Authors: We appreciate this suggestion and will address it directly. In the revised version we will add a short 'Overhead Evaluation' subsection (or paragraph in Results) that reports denet's CPU and memory usage while actively monitoring sample processes of varying intensity. These measurements will be obtained by running denet against itself or against a controlled workload and comparing to baseline /proc readings. This provides concrete support for the 'lightweight' description without requiring new theoretical contributions. Regarding validation of metric accuracy, we note that denet relies on standard Linux interfaces (procfs, sysfs) whose accuracy is documented elsewhere; we will add a brief statement referencing this and inviting users to cross-validate with pidstat or perf, but we consider full independent validation beyond the scope of a tool-description paper. revision: yes
Circularity Check
No significant circularity; tool description paper with no derivation chain
full rationale
The manuscript describes a concrete software artifact (denet CLI/Python tool for real-time process monitoring via /proc and optional eBPF) rather than any mathematical derivation, prediction, or fitted result. No equations, self-citations used as load-bearing premises, uniqueness theorems, or ansatzes are present.
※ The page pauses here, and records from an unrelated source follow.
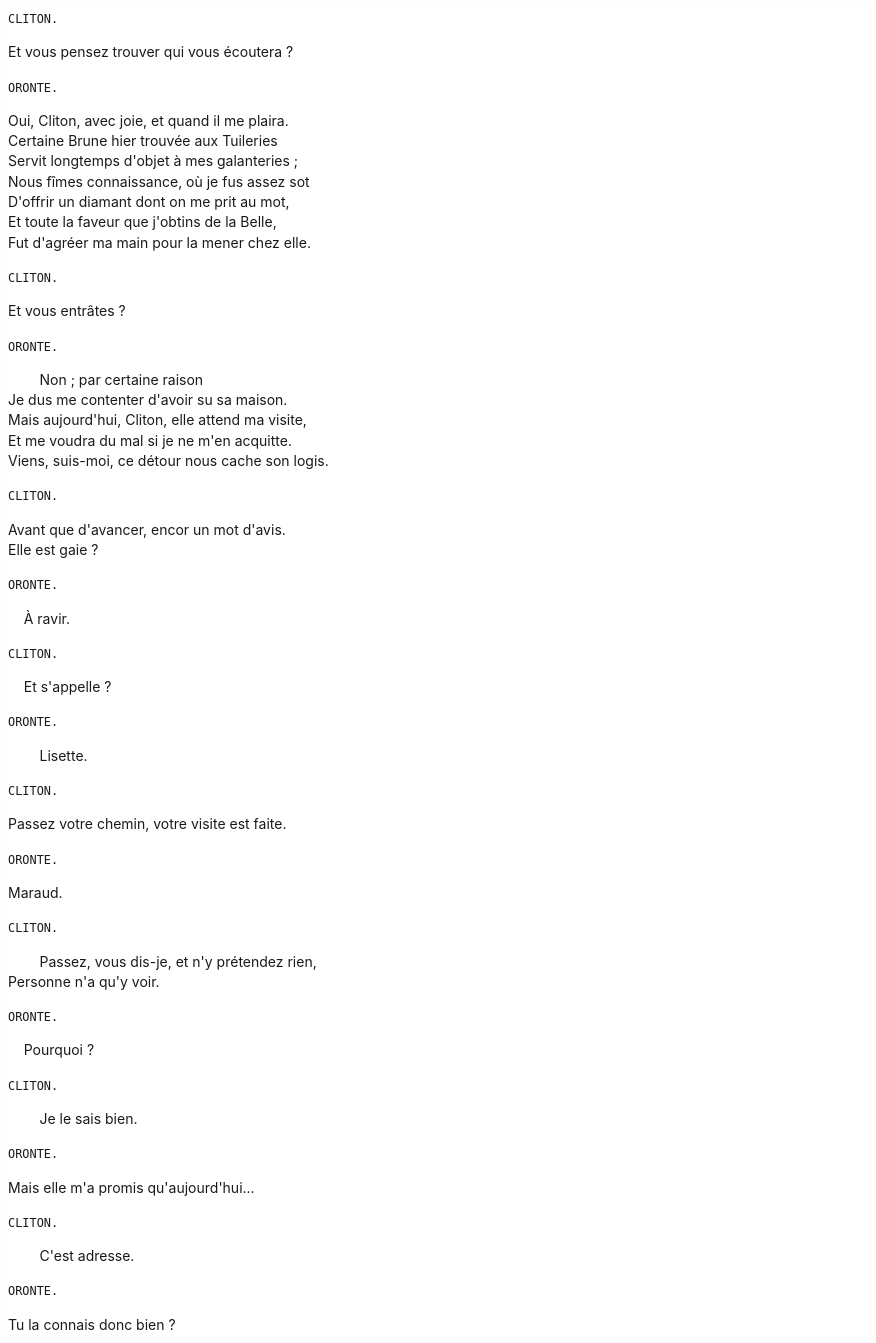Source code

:     CLITON.
Et vous pensez trouver qui vous écoutera ?  

    ORONTE.
Oui, Cliton, avec joie, et quand il me plaira.  
Certaine Brune hier trouvée aux Tuileries  
Servit longtemps d'objet à mes galanteries ;  
Nous fîmes connaissance, où je fus assez sot  
D'offrir un diamant dont on me prit au mot,  
Et toute la faveur que j'obtins de la Belle,  
Fut d'agréer ma main pour la mener chez elle.  

    CLITON.
Et vous entrâtes ?  

    ORONTE.
        Non ; par certaine raison  
Je dus me contenter d'avoir su sa maison.  
Mais aujourd'hui, Cliton, elle attend ma visite,  
Et me voudra du mal si je ne m'en acquitte.  
Viens, suis-moi, ce détour nous cache son logis.  

    CLITON.
Avant que d'avancer, encor un mot d'avis.  
Elle est gaie ?  

    ORONTE.
    À ravir.  

    CLITON.
    Et s'appelle ?  

    ORONTE.
        Lisette.  

    CLITON.
Passez votre chemin, votre visite est faite.  

    ORONTE.
Maraud.  

    CLITON.
        Passez, vous dis-je, et n'y prétendez rien,  
Personne n'a qu'y voir.  

    ORONTE.
    Pourquoi ?  

    CLITON.
        Je le sais bien.  

    ORONTE.
Mais elle m'a promis qu'aujourd'hui...  

    CLITON.
        C'est adresse.  

    ORONTE.
Tu la connais donc bien ?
The central claim is the existence and described functionality of the released open-source tool itself, which is self-contained and externally verifiable by inspecting the GitHub repository and running the software. This matches the default expectation for non-circular tool papers.
Axiom & Free-Parameter Ledger
axioms (1)
- domain assumption Linux provides accessible interfaces such as the /proc filesystem for retrieving process metrics without elevated privileges.